Agencies are to submit new contracts within 30 days of their issuance and new arbitration awards are to be submitted within 10 days.
The initiative follows a series of memos issued last fall after a court injunction against key parts of the executive orders was lifted. Those memos pushed agencies to move quickly when considering and carrying out disciplinary actions and to use the maximum amount of discretion available to them when choosing a penalty — for example by ending the use of rigid penalty formulas (tables) or a commitment to using progressive discipline.
Separately, OPM has proposed to put into formal regulations many of the provisions of those orders, including that: in discipline based on alleged misconduct, an agency could impose any penalty “within the bounds of tolerable reasonableness”; conduct that justifies discipline of one employee at one time by a particular deciding official does not necessarily justify the same or similar disciplinary decision for a different employee at a different time; and an agency should consider an employee’s disciplinary record and past work record, including all prior misconduct.

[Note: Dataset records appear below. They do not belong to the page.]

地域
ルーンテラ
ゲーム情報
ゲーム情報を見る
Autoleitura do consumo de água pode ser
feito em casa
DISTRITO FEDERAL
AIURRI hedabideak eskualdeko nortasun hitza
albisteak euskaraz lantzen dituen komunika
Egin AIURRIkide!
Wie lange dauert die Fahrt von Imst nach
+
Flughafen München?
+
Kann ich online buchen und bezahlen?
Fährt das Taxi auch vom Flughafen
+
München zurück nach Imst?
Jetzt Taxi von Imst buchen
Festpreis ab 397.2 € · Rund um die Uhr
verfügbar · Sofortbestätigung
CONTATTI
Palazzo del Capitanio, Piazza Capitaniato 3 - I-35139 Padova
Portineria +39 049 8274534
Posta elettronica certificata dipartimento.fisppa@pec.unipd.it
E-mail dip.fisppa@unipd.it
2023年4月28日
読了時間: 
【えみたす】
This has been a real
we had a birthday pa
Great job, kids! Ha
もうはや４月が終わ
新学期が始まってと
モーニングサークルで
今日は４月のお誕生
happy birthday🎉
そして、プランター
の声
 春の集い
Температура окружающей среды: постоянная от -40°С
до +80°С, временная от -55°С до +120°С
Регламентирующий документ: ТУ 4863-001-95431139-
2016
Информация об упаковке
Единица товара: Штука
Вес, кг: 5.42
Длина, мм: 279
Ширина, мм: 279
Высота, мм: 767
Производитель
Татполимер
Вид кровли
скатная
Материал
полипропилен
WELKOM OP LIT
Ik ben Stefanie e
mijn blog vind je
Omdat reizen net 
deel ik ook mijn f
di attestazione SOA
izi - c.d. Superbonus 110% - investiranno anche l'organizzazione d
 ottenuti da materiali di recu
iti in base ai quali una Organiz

The rules — which could be finalized at any time now that the comment period has expired — also would generally limit the period for the employee to respond to a disciplinary notice to the 30 days required by law and then take any action within another 15 days, and would limit opportunities for employees to improve before being subject to discipline for alleged poor performance.
Also, recently the EEOC proposed rules to bar union representatives from using official time to work on EEO complaints government-wide, which would reverse a practice in effect since the early 1970s.
Further, the FLRA proposed rules to speed up its processing of disputes between agencies and unions over what is negotiable, including deadlines for unions to request the FLRA’s intervention and for agencies to respond.